> [WHAT THE TASK ASKS] Rewrite the lines from the start of the entries through the line containing "Популярные записи", inclusive, with "Новые" replaced by "Последние" and nothing else changed. Leave the pictures out.

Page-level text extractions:
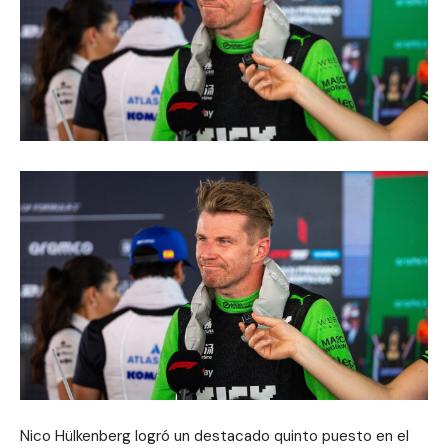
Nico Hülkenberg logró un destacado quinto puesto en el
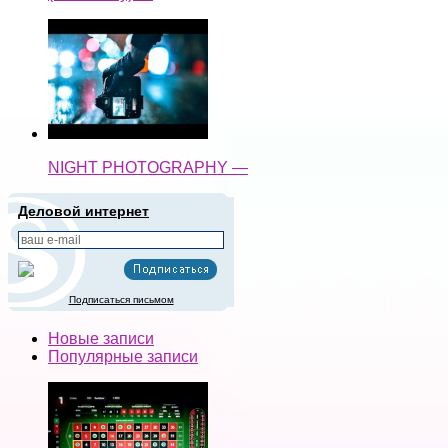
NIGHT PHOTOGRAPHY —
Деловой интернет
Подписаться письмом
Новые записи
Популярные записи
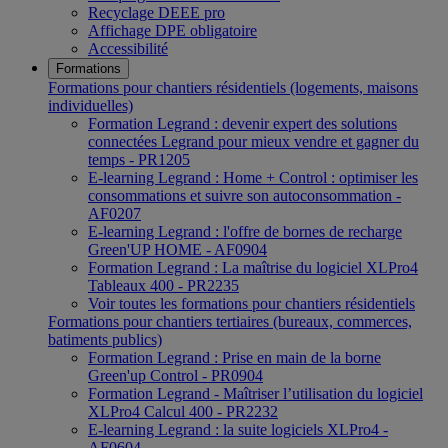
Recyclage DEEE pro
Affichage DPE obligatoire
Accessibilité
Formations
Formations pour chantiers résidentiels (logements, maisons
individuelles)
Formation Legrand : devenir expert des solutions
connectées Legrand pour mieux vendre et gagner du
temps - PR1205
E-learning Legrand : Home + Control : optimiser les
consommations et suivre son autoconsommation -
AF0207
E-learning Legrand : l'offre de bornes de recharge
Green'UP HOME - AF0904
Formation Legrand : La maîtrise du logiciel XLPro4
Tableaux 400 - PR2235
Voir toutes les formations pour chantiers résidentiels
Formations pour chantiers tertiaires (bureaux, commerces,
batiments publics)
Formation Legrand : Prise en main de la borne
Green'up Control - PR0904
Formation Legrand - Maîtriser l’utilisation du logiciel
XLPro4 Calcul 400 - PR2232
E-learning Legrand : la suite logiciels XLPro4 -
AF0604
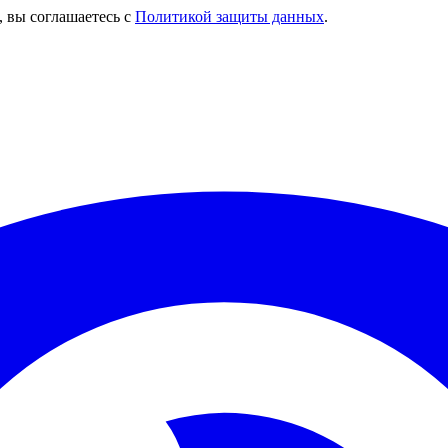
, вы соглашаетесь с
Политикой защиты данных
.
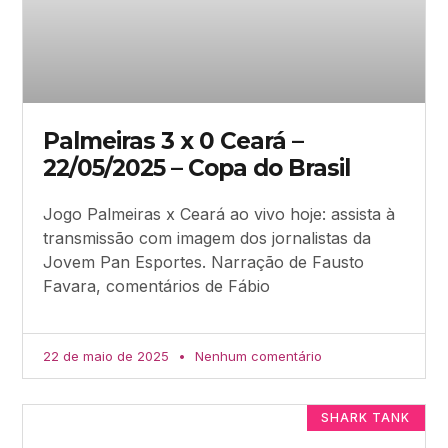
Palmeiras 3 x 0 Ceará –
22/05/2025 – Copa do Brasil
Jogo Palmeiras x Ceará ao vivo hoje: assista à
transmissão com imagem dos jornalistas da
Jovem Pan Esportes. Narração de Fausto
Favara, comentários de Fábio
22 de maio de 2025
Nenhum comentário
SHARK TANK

> [SOLUTION FOR THIS PROBLEM]
Nico Hülkenberg logró un destacado quinto puesto en el
NIGHT PHOTOGRAPHY —
Деловой интернет
Подписаться письмом
Последние записи
Популярные записи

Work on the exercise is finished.